Mr. Sterling was dying. He was a very elderly man with heart disease and cancer. He had only a few days, or hours, left to live in his bed at the Yakima nursing home.
Linda Yanez, one of my students, was a nurse at the facility. She called me with an unusual request: "Mr. Sterling used to have a Great Dane that he really loved," Linda explained. "He can't talk anymore, but when he could, he would tell us all these stories about his dog. We were wondering if it would be possible for you to find a Great Dane to come visit him while he's still with us. When he could still talk, he said he really wished he could see his dog again."
"What kind of Dane was it? Black? Fawn? Harlequin?" I asked.
"I think he said once it was black and white. It was a male."
"Give me a few hours," I said. "I think I can help."

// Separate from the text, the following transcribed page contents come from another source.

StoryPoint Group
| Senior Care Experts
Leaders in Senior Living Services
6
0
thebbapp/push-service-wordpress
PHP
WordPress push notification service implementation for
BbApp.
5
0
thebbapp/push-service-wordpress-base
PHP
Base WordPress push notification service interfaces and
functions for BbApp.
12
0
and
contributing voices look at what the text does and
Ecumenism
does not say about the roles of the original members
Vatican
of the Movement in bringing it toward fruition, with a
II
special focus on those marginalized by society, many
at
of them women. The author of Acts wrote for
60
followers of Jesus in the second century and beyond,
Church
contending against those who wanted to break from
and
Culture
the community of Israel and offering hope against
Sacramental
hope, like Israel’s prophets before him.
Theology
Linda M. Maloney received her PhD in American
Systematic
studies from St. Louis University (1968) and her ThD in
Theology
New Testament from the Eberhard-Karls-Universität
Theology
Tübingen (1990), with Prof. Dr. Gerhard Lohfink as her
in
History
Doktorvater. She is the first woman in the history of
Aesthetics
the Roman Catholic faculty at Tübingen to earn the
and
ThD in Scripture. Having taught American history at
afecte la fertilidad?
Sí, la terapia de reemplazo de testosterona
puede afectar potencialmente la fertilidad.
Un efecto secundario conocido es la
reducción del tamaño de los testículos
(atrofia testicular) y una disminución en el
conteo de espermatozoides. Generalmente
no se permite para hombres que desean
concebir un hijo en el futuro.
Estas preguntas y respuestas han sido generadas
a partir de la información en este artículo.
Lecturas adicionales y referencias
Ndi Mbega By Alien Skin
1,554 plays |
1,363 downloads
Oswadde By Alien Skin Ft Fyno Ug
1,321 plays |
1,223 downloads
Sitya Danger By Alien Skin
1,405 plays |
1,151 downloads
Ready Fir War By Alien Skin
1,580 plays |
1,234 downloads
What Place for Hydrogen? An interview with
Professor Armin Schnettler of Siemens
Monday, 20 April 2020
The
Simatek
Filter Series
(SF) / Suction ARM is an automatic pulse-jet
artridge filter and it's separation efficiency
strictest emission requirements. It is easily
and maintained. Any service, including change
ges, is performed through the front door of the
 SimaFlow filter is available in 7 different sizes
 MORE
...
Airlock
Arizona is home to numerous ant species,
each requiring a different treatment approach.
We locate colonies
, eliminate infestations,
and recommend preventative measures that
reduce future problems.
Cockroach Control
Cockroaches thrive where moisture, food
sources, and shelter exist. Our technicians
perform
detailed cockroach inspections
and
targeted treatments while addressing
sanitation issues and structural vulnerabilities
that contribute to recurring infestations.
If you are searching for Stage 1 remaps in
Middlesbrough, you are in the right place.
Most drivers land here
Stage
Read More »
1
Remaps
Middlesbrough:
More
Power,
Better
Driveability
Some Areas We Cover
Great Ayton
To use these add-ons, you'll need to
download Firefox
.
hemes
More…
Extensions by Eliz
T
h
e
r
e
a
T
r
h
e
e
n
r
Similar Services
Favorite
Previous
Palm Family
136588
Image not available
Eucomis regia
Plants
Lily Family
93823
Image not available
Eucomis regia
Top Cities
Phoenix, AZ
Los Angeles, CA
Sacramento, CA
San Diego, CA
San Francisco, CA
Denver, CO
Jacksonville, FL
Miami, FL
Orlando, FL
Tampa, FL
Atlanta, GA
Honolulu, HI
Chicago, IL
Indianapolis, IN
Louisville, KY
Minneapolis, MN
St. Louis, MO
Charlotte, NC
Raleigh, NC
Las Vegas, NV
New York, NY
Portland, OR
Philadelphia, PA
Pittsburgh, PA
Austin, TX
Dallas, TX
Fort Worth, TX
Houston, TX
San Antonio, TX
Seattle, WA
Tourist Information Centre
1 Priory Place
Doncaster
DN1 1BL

I hung up and immediately called Mary Ellen Deprey who, at the time, was a Yakima breeder of exceptionally sweet-tempered and gorgeous Great Danes. Mary Ellen had a female Harlequin (black and white) named Lily, whom I was quite sure would fit the role. We agreed to meet at the facility that evening, after visiting hours, when we would quietly bring the dog to his bedside withou causing a big scene.
The lights were dim and the hallways were quiet when we arrived. Linda met us at the door and ushered us straight to Mr. Sterling's room. Lily followed silently in tow.

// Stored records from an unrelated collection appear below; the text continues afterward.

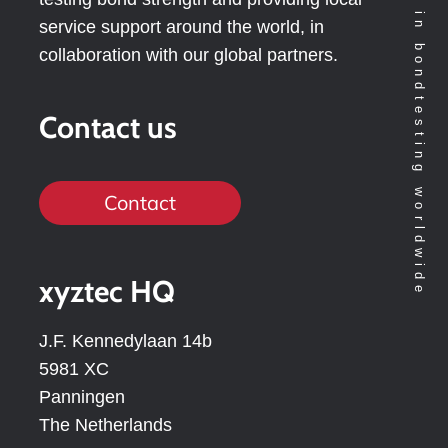
Technology leader in bondtesting worldwide
service support around the world, in
collaboration with our global partners.
Contact us
Contact
xyztec HQ
J.F. Kennedylaan 14b
5981 XC
Panningen
The Netherlands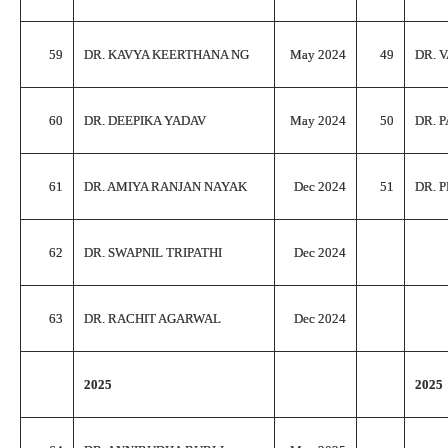
59
DR. KAVYA KEERTHANA NG
May 2024
49
DR. 
60
DR. DEEPIKA YADAV
May 2024
50
DR. 
61
DR. AMIYA RANJAN NAYAK
Dec 2024
51
DR. 
62
DR. SWAPNIL TRIPATHI
Dec 2024
63
DR. RACHIT AGARWAL
Dec 2024
2025
2025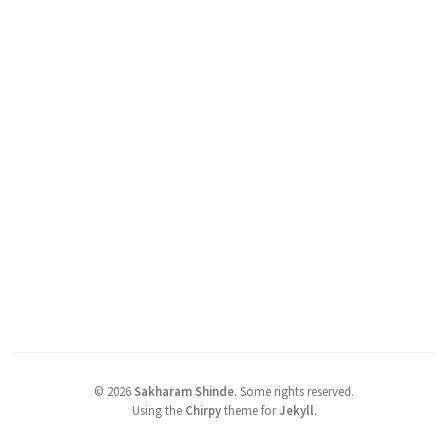
©
2026
Sakharam Shinde
.
Some rights reserved.
Using the
Chirpy
theme for
Jekyll
.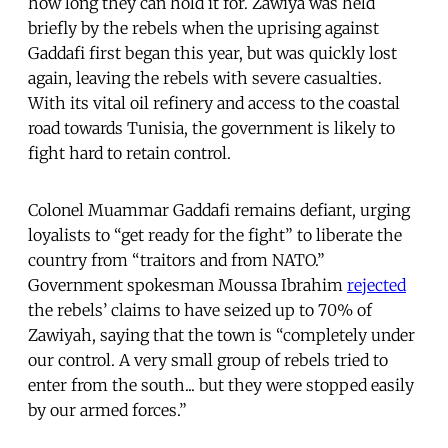
how long they can hold it for. Zawiya was held
briefly by the rebels when the uprising against
Gaddafi first began this year, but was quickly lost
again, leaving the rebels with severe casualties.
With its vital oil refinery and access to the coastal
road towards Tunisia, the government is likely to
fight hard to retain control.
Colonel Muammar Gaddafi remains defiant, urging
loyalists to “get ready for the fight” to liberate the
country from “traitors and from NATO.”
Government spokesman Moussa Ibrahim
rejected
the rebels’ claims to have seized up to 70% of
Zawiyah, saying that the town is “completely under
our control. A very small group of rebels tried to
enter from the south... but they were stopped easily
by our armed forces.”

The old gentleman was hooked to tubes and only half awake. He was barely aware of what was going on around him, and his eyes, half closed, seemed to be focused on nothing in particular.
But then he saw the tall dog at his bedside. With great effort, he turned his head slightly, opened his eyes a bit wider, and raised a shaky hand from his bed. We guided his hand onto the head of the dog who patiently stood still. Mr. Sterling's eyes began to water, and a glimmer of a smile played at his lips. He said nothing we could hear, but his facial expression spoke volumes.
After just a couple minutes, he was ready to return to that place he'd been before we arrived. He faded back into it, restfully, after seeing "his" beloved dog once again.
The nursing home called me the next day to tell me that Mr. Sterling had died peacefully in his sleep that night. He was probably dreaming about a Harlequin Great Dane with angel wings.